Denzell felt disorientated. How could she do that? Switch in an instant from that rigid pose, a look in her face that was almost—yes, tragic. There was not the least suggestion in her of the storm that must have been in her mind. He had seen it. He could not have imagined it—could he? Moved to test her out, he smiled.
‘I confess I had no notion that my luck had changed so radically.’
Did he detect vagueness in her tone? Perhaps she had not heard what he had said.
‘From last night, I mean.’
It was not a question, but a statement. And he thought a shadow crossed the still features.
‘Yes, Miss Chaceley. I was too unsure of my welcome to risk a rebuff by approaching you. In any event, there was no getting near you in the Rooms, you know.’
She was not taking it in. Where was the nicely calculated response to depress his pretensions? Oh, she had every outward semblance of normality, but he would swear to it that her mind was elsewhere as she glanced up at the sky.
‘It appears the sun may be breaking through.’ Her gaze came back to him, and there was once again that faint trace of a disinterested smile on her lips. ‘If you will excuse me, Mr Hawkeridge, I will resume my walk.’
‘By all means,’ he agreed, stepping to one side, and leaning on the cane he carried. He had to let her go, although everything in him urged him to hold her there, that he might probe this mystery to its depths.
Yet how in the world was he to effect any sort of communication with her? Was she truly so contained, so much mistress of herself? He allowed her to pass on, and watched her walk away, her quickened pace perhaps the only sign of agitation visible.

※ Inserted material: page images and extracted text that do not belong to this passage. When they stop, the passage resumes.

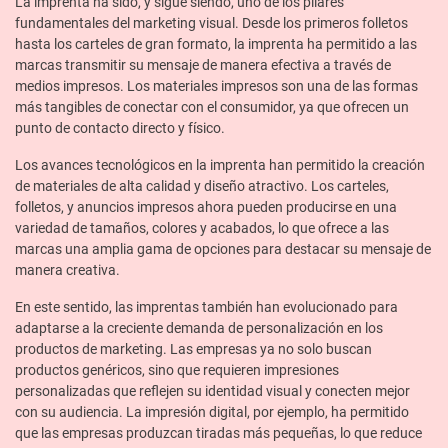
La imprenta ha sido, y sigue siendo, uno de los pilares
fundamentales del marketing visual. Desde los primeros folletos
hasta los carteles de gran formato, la imprenta ha permitido a las
marcas transmitir su mensaje de manera efectiva a través de
medios impresos. Los materiales impresos son una de las formas
más tangibles de conectar con el consumidor, ya que ofrecen un
punto de contacto directo y físico.
Los avances tecnológicos en la imprenta han permitido la creación
de materiales de alta calidad y diseño atractivo. Los carteles,
folletos, y anuncios impresos ahora pueden producirse en una
variedad de tamaños, colores y acabados, lo que ofrece a las
marcas una amplia gama de opciones para destacar su mensaje de
manera creativa.
En este sentido, las imprentas también han evolucionado para
adaptarse a la creciente demanda de personalización en los
productos de marketing. Las empresas ya no solo buscan
productos genéricos, sino que requieren impresiones
personalizadas que reflejen su identidad visual y conecten mejor
con su audiencia. La impresión digital, por ejemplo, ha permitido
que las empresas produzcan tiradas más pequeñas, lo que reduce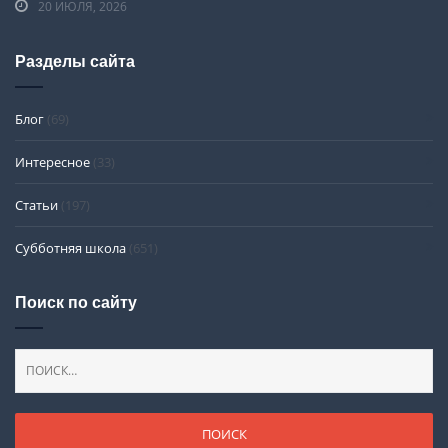
20 ИЮЛЯ, 2026
Разделы сайта
Блог
(69)
Интересное
(33)
Статьи
(197)
Субботняя школа
(651)
Поиск по сайту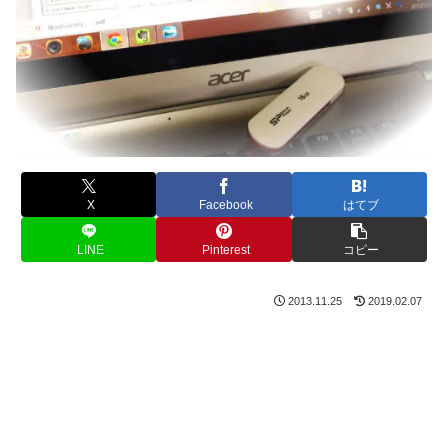
X
Facebook
はてブ
LINE
Pinterest
コピー
2013.11.25
2019.02.07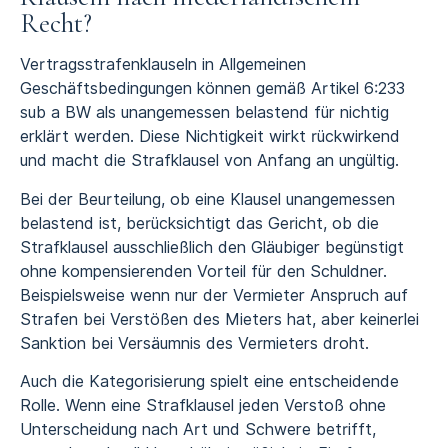
Recht?
Vertragsstrafenklauseln in Allgemeinen
Geschäftsbedingungen können gemäß Artikel 6:233
sub a BW als unangemessen belastend für nichtig
erklärt werden. Diese Nichtigkeit wirkt rückwirkend
und macht die Strafklausel von Anfang an ungültig.
Bei der Beurteilung, ob eine Klausel unangemessen
belastend ist, berücksichtigt das Gericht, ob die
Strafklausel ausschließlich den Gläubiger begünstigt
ohne kompensierenden Vorteil für den Schuldner.
Beispielsweise wenn nur der Vermieter Anspruch auf
Strafen bei Verstößen des Mieters hat, aber keinerlei
Sanktion bei Versäumnis des Vermieters droht.
Auch die Kategorisierung spielt eine entscheidende
Rolle. Wenn eine Strafklausel jeden Verstoß ohne
Unterscheidung nach Art und Schwere betrifft,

Shaking his head in wonder, Denzell turned his steps towards the Ruishton home, all his ideas about Miss Chaceley turned upon their heads. He had been persuading himself otherwise—or trying to—but in reality he had begun to think her dull, even soulless as he had said to Osmond. But here was a change indeed. Who could have looked upon that face unmoved? Who could have watched those unseeing eyes, reflecting all unaware the distraught message of her heart, and not been conscious of a rush of sympathy?
About the Author:
Elizabeth Bailey grew up in Africa with unconventional parents, where she loved reading and drama. On returning to England, she developed her career in acting, theatre directing and finally writing. Elizabeth has 18 novels published by Harlequin Mills & Boon and recently began a Georgian historical crime series of which the first two books, THE GILDED SHROUD and THE DEATHLY PORTENT, were published by Berkley Books (Penguin US). But since she still loves romance, Elizabeth is delighted with the opportunity to publish her historicals herself.